The Land Grab Deemed a Backroom Deal
The Land Grab Deemed a Backroom Deal
Protecting all that wild America — it seems like such a nice idea. But there’s trouble lurking with a federal lands package that was recently attached as tight as a deer tick to the National Defense Authorization Act. Even the horse and burro people are perturbed. The provision essentially cordons off hundreds of thousands of acres of federal land for parks and restricts natural resource production. This does not sit well with those who know the land and know the politics.
A coalition of 50 interest groups and public officials is now asking Congress to remove the public lands provision from the act, advising in an open letter, “This kitchen-sink approach to legislation, lacking in deliberation and shaped solely by political calculus, belies the very serious consequences of the provisions. The price our public lands at large must pay in exchange for a few modest wildernesses designations is simply too high.”
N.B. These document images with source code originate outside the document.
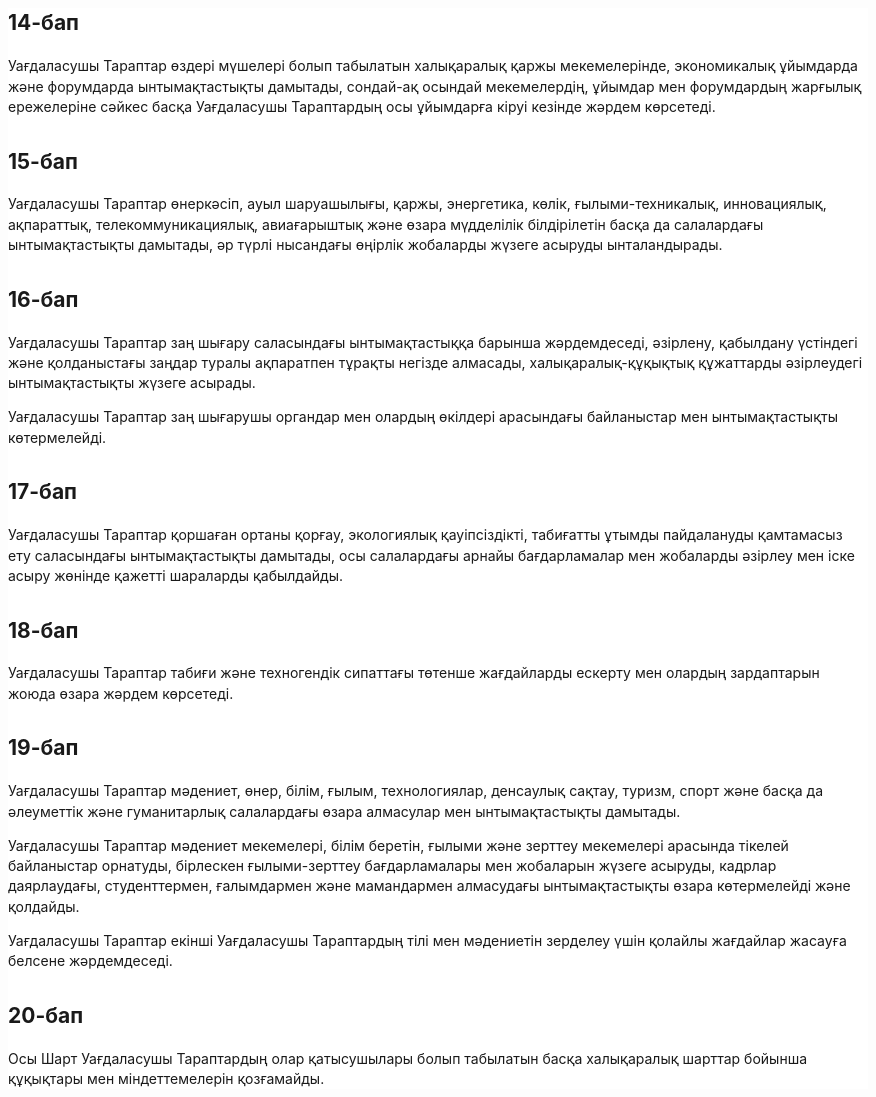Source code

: ## 14-бап

Уағдаласушы Тараптар өздері мүшелері болып табылатын халықаралық қаржы мекемелерінде, экономикалық ұйымдарда және форумдарда ынтымақтастықты дамытады, сондай-ақ осындай мекемелердің, ұйымдар мен форумдардың жарғылық ережелеріне сәйкес басқа Уағдаласушы Тараптардың осы ұйымдарға кіруі кезінде жәрдем көрсетеді.

## 15-бап

Уағдаласушы Тараптар өнеркәсіп, ауыл шаруашылығы, қаржы, энергетика, көлік, ғылыми-техникалық, инновациялық, ақпараттық, телекоммуникациялық, авиағарыштық және өзара мүдделілік білдірілетін басқа да салалардағы ынтымақтастықты дамытады, әр түрлі нысандағы өңірлік жобаларды жүзеге асыруды ынталандырады.

## 16-бап

Уағдаласушы Тараптар заң шығару саласындағы ынтымақтастыққа барынша жәрдемдеседі, әзірлену, қабылдану үстіндегі және қолданыстағы заңдар туралы ақпаратпен тұрақты негізде алмасады, халықаралық-құқықтық құжаттарды әзірлеудегі ынтымақтастықты жүзеге асырады.

Уағдаласушы Тараптар заң шығарушы органдар мен олардың өкілдері арасындағы байланыстар мен ынтымақтастықты көтермелейді.

## 17-бап

Уағдаласушы Тараптар қоршаған ортаны қорғау, экологиялық қауіпсіздікті, табиғатты ұтымды пайдалануды қамтамасыз ету саласындағы ынтымақтастықты дамытады, осы салалардағы арнайы бағдарламалар мен жобаларды әзірлеу мен іске асыру жөнінде қажетті шараларды қабылдайды.

## 18-бап

Уағдаласушы Тараптар табиғи және техногендік сипаттағы төтенше жағдайларды ескерту мен олардың зардаптарын жоюда өзара жәрдем көрсетеді.

## 19-бап

Уағдаласушы Тараптар мәдениет, өнер, білім, ғылым, технологиялар, денсаулық сақтау, туризм, спорт және басқа да әлеуметтік және гуманитарлық салалардағы өзара алмасулар мен ынтымақтастықты дамытады.

Уағдаласушы Тараптар мәдениет мекемелері, білім беретін, ғылыми және зерттеу мекемелері арасында тікелей байланыстар орнатуды, бірлескен ғылыми-зерттеу бағдарламалары мен жобаларын жүзеге асыруды, кадрлар даярлаудағы, студенттермен, ғалымдармен және мамандармен алмасудағы ынтымақтастықты өзара көтермелейді және қолдайды.

Уағдаласушы Тараптар екінші Уағдаласушы Тараптардың тілі мен мәдениетін зерделеу үшін қолайлы жағдайлар жасауға белсене жәрдемдеседі.

## 20-бап

Осы Шарт Уағдаласушы Тараптардың олар қатысушылары болып табылатын басқа халықаралық шарттар бойынша құқықтары мен міндеттемелерін қозғамайды.
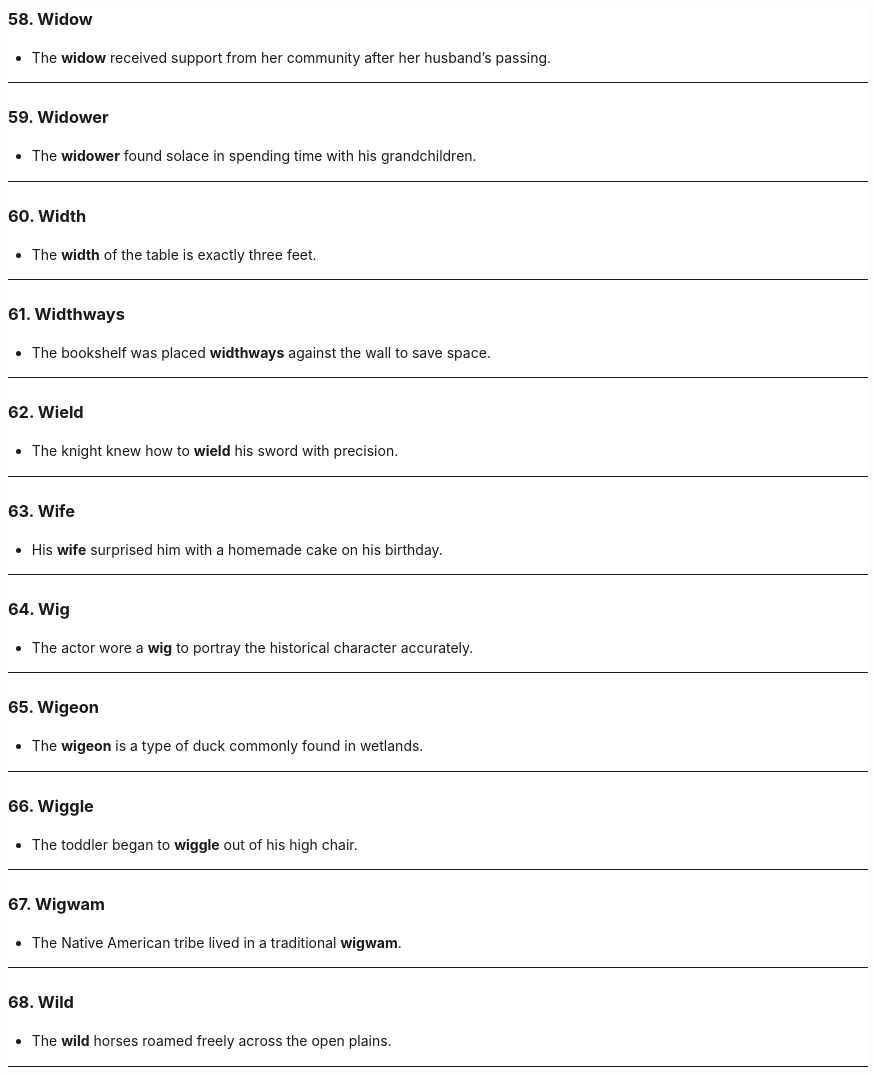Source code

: ### 58. **Widow**  
- The **widow** received support from her community after her husband’s passing.  

---

### 59. **Widower**  
- The **widower** found solace in spending time with his grandchildren.  

---

### 60. **Width**  
- The **width** of the table is exactly three feet.  

---

### 61. **Widthways**  
- The bookshelf was placed **widthways** against the wall to save space.  

---

### 62. **Wield**  
- The knight knew how to **wield** his sword with precision.  

---

### 63. **Wife**  
- His **wife** surprised him with a homemade cake on his birthday.  

---

### 64. **Wig**  
- The actor wore a **wig** to portray the historical character accurately.  

---

### 65. **Wigeon**  
- The **wigeon** is a type of duck commonly found in wetlands.  

---

### 66. **Wiggle**  
- The toddler began to **wiggle** out of his high chair.  

---

### 67. **Wigwam**  
- The Native American tribe lived in a traditional **wigwam**.  

---

### 68. **Wild**  
- The **wild** horses roamed freely across the open plains.  

---
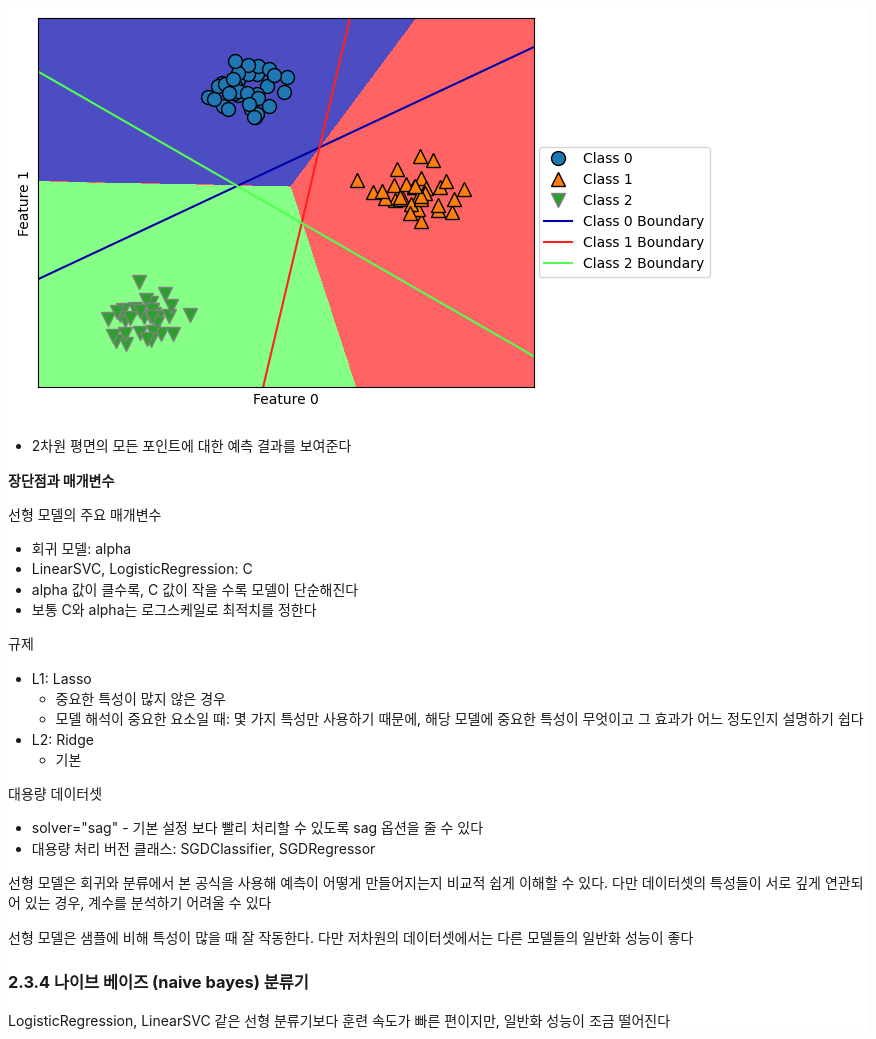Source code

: ![세 개의 일다다 분류기가 만든 다중 클래스 결정 경계](./images/2-21.png)

- 2차원 평면의 모든 포인트에 대한 예측 결과를 보여준다

**장단점과 매개변수**

선형 모델의 주요 매개변수

- 회귀 모델: alpha
- LinearSVC, LogisticRegression: C
- alpha 값이 클수록, C 값이 작을 수록 모델이 단순해진다
- 보통 C와 alpha는 로그스케일로 최적치를 정한다

규제

- L1: Lasso
  - 중요한 특성이 많지 않은 경우
  - 모델 해석이 중요한 요소일 때: 몇 가지 특성만 사용하기 때문에, 해당 모델에 중요한 특성이 무엇이고 그 효과가 어느 정도인지 설명하기 쉽다
- L2: Ridge
  - 기본

대용량 데이터셋

- solver="sag" - 기본 설정 보다 빨리 처리할 수 있도록 sag 옵션을 줄 수 있다
- 대용량 처리 버전 클래스: SGDClassifier, SGDRegressor

선형 모델은 회귀와 분류에서 본 공식을 사용해 예측이 어떻게 만들어지는지 비교적 쉽게 이해할 수 있다. 다만 데이터셋의 특성들이 서로 깊게 연관되어 있는 경우, 계수를 분석하기 어려울 수 있다

선형 모델은 샘플에 비해 특성이 많을 때 잘 작동한다. 다만 저차원의 데이터셋에서는 다른 모델들의 일반화 성능이 좋다

### 2.3.4 나이브 베이즈 (naive bayes) 분류기

LogisticRegression, LinearSVC 같은 선형 분류기보다 훈련 속도가 빠른 편이지만, 일반화 성능이 조금 떨어진다
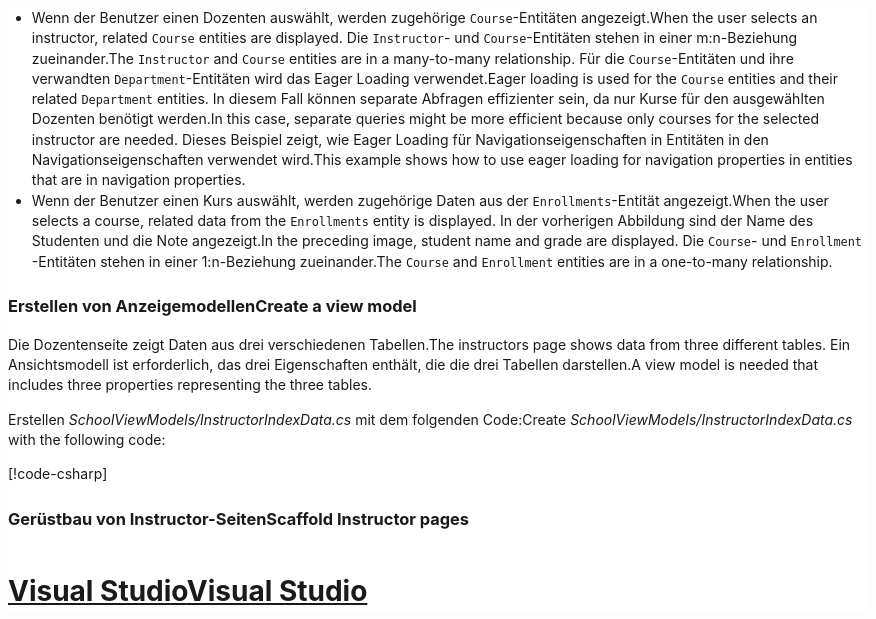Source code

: * <span data-ttu-id="4bdd4-198">Wenn der Benutzer einen Dozenten auswählt, werden zugehörige `Course`-Entitäten angezeigt.</span><span class="sxs-lookup"><span data-stu-id="4bdd4-198">When the user selects an instructor, related `Course` entities are displayed.</span></span> <span data-ttu-id="4bdd4-199">Die `Instructor`- und `Course`-Entitäten stehen in einer m:n-Beziehung zueinander.</span><span class="sxs-lookup"><span data-stu-id="4bdd4-199">The `Instructor` and `Course` entities are in a many-to-many relationship.</span></span> <span data-ttu-id="4bdd4-200">Für die `Course`-Entitäten und ihre verwandten `Department`-Entitäten wird das Eager Loading verwendet.</span><span class="sxs-lookup"><span data-stu-id="4bdd4-200">Eager loading is used for the `Course` entities and their related `Department` entities.</span></span> <span data-ttu-id="4bdd4-201">In diesem Fall können separate Abfragen effizienter sein, da nur Kurse für den ausgewählten Dozenten benötigt werden.</span><span class="sxs-lookup"><span data-stu-id="4bdd4-201">In this case, separate queries might be more efficient because only courses for the selected instructor are needed.</span></span> <span data-ttu-id="4bdd4-202">Dieses Beispiel zeigt, wie Eager Loading für Navigationseigenschaften in Entitäten in den Navigationseigenschaften verwendet wird.</span><span class="sxs-lookup"><span data-stu-id="4bdd4-202">This example shows how to use eager loading for navigation properties in entities that are in navigation properties.</span></span>
* <span data-ttu-id="4bdd4-203">Wenn der Benutzer einen Kurs auswählt, werden zugehörige Daten aus der `Enrollments`-Entität angezeigt.</span><span class="sxs-lookup"><span data-stu-id="4bdd4-203">When the user selects a course, related data from the `Enrollments` entity is displayed.</span></span> <span data-ttu-id="4bdd4-204">In der vorherigen Abbildung sind der Name des Studenten und die Note angezeigt.</span><span class="sxs-lookup"><span data-stu-id="4bdd4-204">In the preceding image, student name and grade are displayed.</span></span> <span data-ttu-id="4bdd4-205">Die `Course`- und `Enrollment`-Entitäten stehen in einer 1:n-Beziehung zueinander.</span><span class="sxs-lookup"><span data-stu-id="4bdd4-205">The `Course` and `Enrollment` entities are in a one-to-many relationship.</span></span>

### <a name="create-a-view-model"></a><span data-ttu-id="4bdd4-206">Erstellen von Anzeigemodellen</span><span class="sxs-lookup"><span data-stu-id="4bdd4-206">Create a view model</span></span>

<span data-ttu-id="4bdd4-207">Die Dozentenseite zeigt Daten aus drei verschiedenen Tabellen.</span><span class="sxs-lookup"><span data-stu-id="4bdd4-207">The instructors page shows data from three different tables.</span></span> <span data-ttu-id="4bdd4-208">Ein Ansichtsmodell ist erforderlich, das drei Eigenschaften enthält, die die drei Tabellen darstellen.</span><span class="sxs-lookup"><span data-stu-id="4bdd4-208">A view model is needed that includes three properties representing the three tables.</span></span>

<span data-ttu-id="4bdd4-209">Erstellen *SchoolViewModels/InstructorIndexData.cs* mit dem folgenden Code:</span><span class="sxs-lookup"><span data-stu-id="4bdd4-209">Create *SchoolViewModels/InstructorIndexData.cs* with the following code:</span></span>

[!code-csharp[](intro/samples/cu30/Models/SchoolViewModels/InstructorIndexData.cs)]

### <a name="scaffold-instructor-pages"></a><span data-ttu-id="4bdd4-210">Gerüstbau von Instructor-Seiten</span><span class="sxs-lookup"><span data-stu-id="4bdd4-210">Scaffold Instructor pages</span></span>

# <a name="visual-studio"></a>[<span data-ttu-id="4bdd4-211">Visual Studio</span><span class="sxs-lookup"><span data-stu-id="4bdd4-211">Visual Studio</span></span>](#tab/visual-studio)
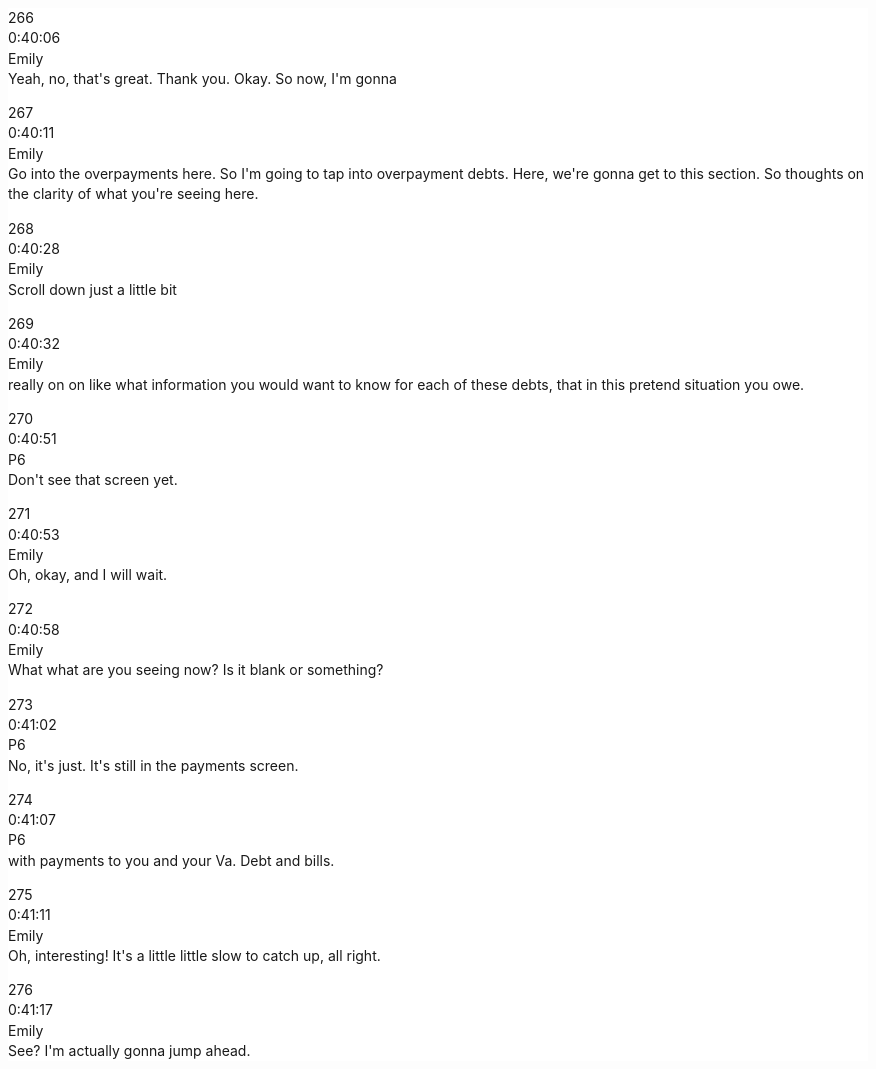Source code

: 266  
0:40:06  
Emily  
Yeah, no, that's great. Thank you. Okay. So now, I'm gonna

267  
0:40:11  
Emily  
Go into the overpayments here. So I'm going to tap into overpayment debts. Here, we're gonna get to this section. So thoughts on the clarity of what you're seeing here.

268  
0:40:28  
Emily  
Scroll down just a little bit

269  
0:40:32  
Emily  
really on on like what information you would want to know for each of these debts, that in this pretend situation you owe.

270  
0:40:51  
P6  
Don't see that screen yet.

271  
0:40:53  
Emily  
Oh, okay, and I will wait.

272  
0:40:58  
Emily  
What what are you seeing now? Is it blank or something?

273  
0:41:02  
P6  
No, it's just. It's still in the payments screen.

274  
0:41:07  
P6  
with payments to you and your Va. Debt and bills.

275  
0:41:11  
Emily  
Oh, interesting! It's a little little slow to catch up, all right.

276  
0:41:17  
Emily  
See? I'm actually gonna jump ahead.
The diverse coalition includes Greenpeace, the WildWest Institute, the Idaho Sporting Congress and the American Wild Horse Conservation (formerly American Wild Horse Preservation), which says the land grab “would exact a steep price from our public lands and the wildlife — including wild horses and burros — that inhabit them.” Yeah. How about those horses and burros? But there are other concerns.
Beware the land grab, adds Myron Ebell, energy and environment director at the Competitive Enterprise Institute.
“This is a backroom deal locking up federal land so it cannot be used to produce natural resources, such as energy, minerals, livestock and timber — a devastating economic effect on people in the rural West,” he says. “This move also comes at a time when the National Park Service cannot adequately take care of many of the national parks, including Yellowstone, Yosemite and Grand Canyon. The system has multibillion-dollar maintenance backlogs.”
Mr. Ebell notes that the provision creates eight new parks in 10 states, expands seven existing parks, designates 245,000 acres as wilderness areas and withdraws another 289,000 acres from natural resource production. “This is what happens when secret deals are made in backrooms during lame-duck sessions,” the analyst concludes.